=== To do ===
Across the entries below, determine how many lines include the word "color". State only the resulting number.

=== Dataset ===
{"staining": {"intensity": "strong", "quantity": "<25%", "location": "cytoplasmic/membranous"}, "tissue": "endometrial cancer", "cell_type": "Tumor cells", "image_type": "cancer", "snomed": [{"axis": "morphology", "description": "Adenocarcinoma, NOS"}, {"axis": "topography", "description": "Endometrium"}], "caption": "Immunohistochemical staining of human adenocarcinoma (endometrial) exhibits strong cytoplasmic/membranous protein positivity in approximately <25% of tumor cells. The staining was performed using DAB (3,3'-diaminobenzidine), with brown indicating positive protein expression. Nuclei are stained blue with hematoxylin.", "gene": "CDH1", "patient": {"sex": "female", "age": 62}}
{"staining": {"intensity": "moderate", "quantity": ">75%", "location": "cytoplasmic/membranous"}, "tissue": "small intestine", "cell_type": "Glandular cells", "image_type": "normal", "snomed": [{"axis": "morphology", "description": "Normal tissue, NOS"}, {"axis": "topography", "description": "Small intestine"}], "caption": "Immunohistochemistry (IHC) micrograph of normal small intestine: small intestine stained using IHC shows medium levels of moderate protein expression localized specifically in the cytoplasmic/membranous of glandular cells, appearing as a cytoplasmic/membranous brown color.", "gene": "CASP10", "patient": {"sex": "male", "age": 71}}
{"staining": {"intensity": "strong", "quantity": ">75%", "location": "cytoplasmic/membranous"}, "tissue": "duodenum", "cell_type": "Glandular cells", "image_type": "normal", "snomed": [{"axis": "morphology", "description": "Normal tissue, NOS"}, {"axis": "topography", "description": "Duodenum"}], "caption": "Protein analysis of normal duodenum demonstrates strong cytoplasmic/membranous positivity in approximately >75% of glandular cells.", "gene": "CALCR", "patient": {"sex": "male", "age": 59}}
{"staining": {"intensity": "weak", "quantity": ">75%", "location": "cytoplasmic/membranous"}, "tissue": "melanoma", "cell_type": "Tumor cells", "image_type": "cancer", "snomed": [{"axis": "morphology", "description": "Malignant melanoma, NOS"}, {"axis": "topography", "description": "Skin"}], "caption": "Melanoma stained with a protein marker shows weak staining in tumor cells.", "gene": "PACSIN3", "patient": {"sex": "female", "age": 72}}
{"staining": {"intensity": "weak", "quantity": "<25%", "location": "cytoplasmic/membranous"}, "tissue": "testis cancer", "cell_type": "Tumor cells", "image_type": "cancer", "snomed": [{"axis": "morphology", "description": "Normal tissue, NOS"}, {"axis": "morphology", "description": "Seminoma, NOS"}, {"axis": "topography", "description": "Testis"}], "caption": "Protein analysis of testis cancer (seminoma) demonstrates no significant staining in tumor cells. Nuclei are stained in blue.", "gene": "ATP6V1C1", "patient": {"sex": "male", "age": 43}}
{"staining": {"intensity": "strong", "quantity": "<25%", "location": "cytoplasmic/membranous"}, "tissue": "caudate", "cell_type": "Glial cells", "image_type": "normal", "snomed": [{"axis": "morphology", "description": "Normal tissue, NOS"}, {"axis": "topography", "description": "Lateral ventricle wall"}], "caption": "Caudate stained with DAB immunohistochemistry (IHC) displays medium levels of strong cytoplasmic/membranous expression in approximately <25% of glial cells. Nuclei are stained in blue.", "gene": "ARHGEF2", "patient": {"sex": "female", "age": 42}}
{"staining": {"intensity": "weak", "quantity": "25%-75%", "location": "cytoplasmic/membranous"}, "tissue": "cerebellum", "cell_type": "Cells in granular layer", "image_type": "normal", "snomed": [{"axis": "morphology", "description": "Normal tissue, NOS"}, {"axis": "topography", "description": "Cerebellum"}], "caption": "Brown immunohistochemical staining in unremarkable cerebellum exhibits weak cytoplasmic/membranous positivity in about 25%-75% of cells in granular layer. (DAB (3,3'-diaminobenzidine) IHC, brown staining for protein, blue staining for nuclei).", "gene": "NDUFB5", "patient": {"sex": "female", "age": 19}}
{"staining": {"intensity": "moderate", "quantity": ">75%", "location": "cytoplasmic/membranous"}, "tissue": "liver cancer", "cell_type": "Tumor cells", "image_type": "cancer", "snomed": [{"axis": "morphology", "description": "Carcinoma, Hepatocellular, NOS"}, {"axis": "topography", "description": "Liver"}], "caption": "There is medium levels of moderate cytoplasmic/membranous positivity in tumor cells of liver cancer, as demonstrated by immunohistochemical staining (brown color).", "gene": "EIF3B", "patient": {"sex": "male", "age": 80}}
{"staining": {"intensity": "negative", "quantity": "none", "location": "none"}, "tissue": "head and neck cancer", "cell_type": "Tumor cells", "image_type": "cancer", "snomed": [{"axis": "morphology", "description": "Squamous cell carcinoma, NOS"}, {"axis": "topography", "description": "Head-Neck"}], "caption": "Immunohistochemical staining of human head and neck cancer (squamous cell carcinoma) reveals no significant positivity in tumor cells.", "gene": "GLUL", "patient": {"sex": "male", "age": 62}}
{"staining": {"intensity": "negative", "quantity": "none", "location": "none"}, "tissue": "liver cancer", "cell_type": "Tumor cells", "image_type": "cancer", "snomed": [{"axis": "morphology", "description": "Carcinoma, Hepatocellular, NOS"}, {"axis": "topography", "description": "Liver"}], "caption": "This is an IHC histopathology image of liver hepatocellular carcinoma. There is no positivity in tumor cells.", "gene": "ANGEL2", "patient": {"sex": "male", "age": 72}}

=== Answer space ===
2